Harry Shearer is a man of many talents — funny voices (The Simpsons), funny bass-playing (This is Spinal Tap; A Mighty Wind), and, lately, funny websites. But all is not goofy and light in Shearer-land. Take the dead-serious, tantalizingly brief blog post he put up yesterday about the health of The Daily Show. “I think if you’re going to be making fun of politicians, you don’t hang out with them,” he writes, citing a Comedy Central suit’s remark that Beltway heavies feel “comfortable” talking to Jon Stewart on air. “If satire is comforting the comfortable, what’s it doing to the afflicted?”

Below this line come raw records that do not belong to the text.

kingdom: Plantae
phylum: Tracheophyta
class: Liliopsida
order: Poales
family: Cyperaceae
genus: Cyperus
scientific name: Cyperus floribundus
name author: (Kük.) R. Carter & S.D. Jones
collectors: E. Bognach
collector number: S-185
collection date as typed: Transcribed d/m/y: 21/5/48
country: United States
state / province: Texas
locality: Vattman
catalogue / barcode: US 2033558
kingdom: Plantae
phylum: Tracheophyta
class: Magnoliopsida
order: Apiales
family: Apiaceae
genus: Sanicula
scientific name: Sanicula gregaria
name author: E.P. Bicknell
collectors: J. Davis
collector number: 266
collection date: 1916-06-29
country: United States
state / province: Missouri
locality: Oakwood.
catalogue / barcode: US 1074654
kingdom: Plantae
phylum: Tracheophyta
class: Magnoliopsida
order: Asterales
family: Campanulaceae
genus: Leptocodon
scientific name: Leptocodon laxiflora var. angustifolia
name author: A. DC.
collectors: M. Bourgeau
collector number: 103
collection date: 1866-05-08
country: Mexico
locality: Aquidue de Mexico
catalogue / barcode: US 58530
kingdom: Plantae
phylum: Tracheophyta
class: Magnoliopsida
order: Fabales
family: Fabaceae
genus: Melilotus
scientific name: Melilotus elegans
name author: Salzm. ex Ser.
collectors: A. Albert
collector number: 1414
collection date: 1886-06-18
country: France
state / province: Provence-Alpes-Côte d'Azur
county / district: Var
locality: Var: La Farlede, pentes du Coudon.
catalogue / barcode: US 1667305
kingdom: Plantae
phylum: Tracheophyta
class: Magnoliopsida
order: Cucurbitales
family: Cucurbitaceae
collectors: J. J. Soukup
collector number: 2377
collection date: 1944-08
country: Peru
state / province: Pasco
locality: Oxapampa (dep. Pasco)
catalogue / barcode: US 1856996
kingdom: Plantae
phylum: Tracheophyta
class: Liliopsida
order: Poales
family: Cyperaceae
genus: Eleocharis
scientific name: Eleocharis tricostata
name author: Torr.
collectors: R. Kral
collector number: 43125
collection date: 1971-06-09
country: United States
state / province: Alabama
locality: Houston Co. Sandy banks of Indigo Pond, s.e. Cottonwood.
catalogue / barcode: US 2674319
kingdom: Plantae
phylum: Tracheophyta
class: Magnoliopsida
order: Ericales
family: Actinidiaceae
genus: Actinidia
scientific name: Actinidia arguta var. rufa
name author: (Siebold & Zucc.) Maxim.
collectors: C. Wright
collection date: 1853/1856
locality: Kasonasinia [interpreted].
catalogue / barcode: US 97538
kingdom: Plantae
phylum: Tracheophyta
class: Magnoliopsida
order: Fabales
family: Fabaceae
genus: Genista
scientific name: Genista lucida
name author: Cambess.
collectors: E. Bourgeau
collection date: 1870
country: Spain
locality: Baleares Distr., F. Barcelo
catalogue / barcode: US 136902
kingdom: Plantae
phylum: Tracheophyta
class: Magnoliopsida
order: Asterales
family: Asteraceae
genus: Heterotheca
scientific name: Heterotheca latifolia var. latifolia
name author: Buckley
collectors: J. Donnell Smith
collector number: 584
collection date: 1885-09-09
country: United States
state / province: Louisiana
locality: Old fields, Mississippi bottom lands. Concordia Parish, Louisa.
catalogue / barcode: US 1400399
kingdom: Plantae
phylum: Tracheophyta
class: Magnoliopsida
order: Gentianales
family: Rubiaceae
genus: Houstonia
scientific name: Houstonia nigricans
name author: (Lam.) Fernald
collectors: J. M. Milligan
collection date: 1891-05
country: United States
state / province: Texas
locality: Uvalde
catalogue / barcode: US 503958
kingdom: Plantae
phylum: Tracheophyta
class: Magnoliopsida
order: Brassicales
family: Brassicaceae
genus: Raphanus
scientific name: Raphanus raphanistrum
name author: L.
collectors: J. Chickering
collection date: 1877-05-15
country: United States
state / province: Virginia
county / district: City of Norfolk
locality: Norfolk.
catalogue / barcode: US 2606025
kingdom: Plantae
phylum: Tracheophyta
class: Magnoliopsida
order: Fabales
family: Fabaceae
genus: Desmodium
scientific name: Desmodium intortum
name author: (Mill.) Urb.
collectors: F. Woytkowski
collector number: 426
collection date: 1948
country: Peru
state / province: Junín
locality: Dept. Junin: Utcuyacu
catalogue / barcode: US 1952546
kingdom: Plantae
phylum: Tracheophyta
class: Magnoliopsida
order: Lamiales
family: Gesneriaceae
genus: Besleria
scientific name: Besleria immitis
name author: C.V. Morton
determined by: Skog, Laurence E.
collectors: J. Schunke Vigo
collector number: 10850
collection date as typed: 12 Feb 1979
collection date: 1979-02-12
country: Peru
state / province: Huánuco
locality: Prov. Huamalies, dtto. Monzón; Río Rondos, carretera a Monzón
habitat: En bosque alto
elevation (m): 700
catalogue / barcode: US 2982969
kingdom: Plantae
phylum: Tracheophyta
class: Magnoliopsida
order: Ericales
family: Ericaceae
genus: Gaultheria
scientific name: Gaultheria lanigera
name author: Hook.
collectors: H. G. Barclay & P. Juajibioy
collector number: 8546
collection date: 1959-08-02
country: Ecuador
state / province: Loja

Good question. Don’t get me wrong — I’ve been a faithful Daily Show viewer since the Kilborn years, and I still tune in just about every night. But there was a time when I considered Stewart a hero for the way he laced his laffs with dead-on policy jabs, the way he fearlessly spoke truth to power. And that time seems longer ago every night. Stewart does seem awfully chummy with those big-name guests these days; it’s as if he’s ceded his hell-raising powers to Stephen Colbert. When’s the last time you saw Stewart nail a politician with a true Gotcha! moment?

He gets a few good lines in every once in a while, of course, and I’ll never give up entirely on the old Stewart. Still, have I already judged him too soon? Should Shearer and I keep our mouths shut until we’re the ones being expected to produce 30 minutes of comedic and political gold four nights a week? You tell me.